God’s steadfast love (hesed) is unfailing, not performance-based. His mercies are compassionate and never end. They are new every morning like daily manna, evidencing God has not given up. Great is God’s faithfulness, not ours. Scripture echoes this renewal (Isaiah, Psalms, Joel), as does creation’s daily cycles. Daily mercy is needed because humans are frail, sin daily, and resolutions fail quickly due to overestimating self-strength.

(12:10 - 14:41) Call to Dependence

Jeremiah responds by declaring God as his portion (sufficient inheritance amid loss), hoping in Him. Believers should wait actively and seek God daily through prayer and Scripture before daily distractions like phones.

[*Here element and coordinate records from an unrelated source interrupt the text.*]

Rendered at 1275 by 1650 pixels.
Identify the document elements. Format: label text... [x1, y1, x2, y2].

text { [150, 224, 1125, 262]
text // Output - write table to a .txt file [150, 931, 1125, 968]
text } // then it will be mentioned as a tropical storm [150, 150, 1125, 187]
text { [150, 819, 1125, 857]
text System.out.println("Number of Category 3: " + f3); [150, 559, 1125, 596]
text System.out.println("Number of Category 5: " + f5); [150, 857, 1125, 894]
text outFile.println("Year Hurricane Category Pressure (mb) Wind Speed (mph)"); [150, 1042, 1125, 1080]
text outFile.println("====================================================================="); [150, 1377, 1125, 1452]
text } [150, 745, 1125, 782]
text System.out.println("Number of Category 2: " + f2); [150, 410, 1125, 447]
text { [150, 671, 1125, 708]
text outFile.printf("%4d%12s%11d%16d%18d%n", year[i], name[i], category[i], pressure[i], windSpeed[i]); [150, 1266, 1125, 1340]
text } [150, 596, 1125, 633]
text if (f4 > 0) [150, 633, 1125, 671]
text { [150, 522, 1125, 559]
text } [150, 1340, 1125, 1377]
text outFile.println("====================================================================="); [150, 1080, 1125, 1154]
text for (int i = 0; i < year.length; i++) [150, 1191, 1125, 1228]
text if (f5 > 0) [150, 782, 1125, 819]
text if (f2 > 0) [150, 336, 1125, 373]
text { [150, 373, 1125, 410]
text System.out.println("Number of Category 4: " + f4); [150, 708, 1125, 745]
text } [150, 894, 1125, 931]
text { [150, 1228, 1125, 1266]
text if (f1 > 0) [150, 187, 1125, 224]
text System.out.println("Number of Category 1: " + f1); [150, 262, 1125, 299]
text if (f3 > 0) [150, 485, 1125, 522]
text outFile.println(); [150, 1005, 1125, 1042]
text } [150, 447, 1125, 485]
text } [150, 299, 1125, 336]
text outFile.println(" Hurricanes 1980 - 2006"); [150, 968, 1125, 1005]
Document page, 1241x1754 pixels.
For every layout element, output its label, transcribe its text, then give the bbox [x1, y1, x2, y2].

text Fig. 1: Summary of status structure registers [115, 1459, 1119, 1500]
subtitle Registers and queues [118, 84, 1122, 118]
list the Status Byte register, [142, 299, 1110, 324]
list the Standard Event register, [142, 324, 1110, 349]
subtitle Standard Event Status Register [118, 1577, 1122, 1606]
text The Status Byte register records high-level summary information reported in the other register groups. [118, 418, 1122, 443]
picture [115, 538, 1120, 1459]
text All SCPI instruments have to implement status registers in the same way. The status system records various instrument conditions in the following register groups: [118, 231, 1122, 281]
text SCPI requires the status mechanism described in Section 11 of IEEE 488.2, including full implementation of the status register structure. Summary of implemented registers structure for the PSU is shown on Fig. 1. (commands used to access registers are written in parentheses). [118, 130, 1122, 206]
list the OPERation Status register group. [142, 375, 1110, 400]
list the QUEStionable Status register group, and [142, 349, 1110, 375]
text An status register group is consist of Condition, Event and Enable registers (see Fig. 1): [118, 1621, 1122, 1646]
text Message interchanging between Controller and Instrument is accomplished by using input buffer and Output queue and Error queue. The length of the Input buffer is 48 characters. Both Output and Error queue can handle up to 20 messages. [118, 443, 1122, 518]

Wait quietly for salvation, trusting God’s timing without anxiety or dragging past failures (Philippians 3; Matthew 6).

(14:42 - 18:36) Practical Application

Seven ways to live in daily mercy: (1) Begin with gratitude, confession, surrender; (2) Feed on God’s Word mornings; (3) Pray simply admitting need; (4) Run to grace when failing (1 John 1:9); (5) End days with reflection and rest; (6) Build Sabbath rhythms; (7) Share received mercy by encouraging others and spreading the gospel. 2026 will have hard days, but never without new mercy from the faithful God who sustained Jeremiah and raises life daily.

(Post-sermon) Invitation and Close

Tom repeats the key verses, praying they become the congregation’s song. Invitation to receive mercy through faith in Christ or release burdens in prayer. Dismissal with peace, fresh mercy for today, and hope for every tomorrow.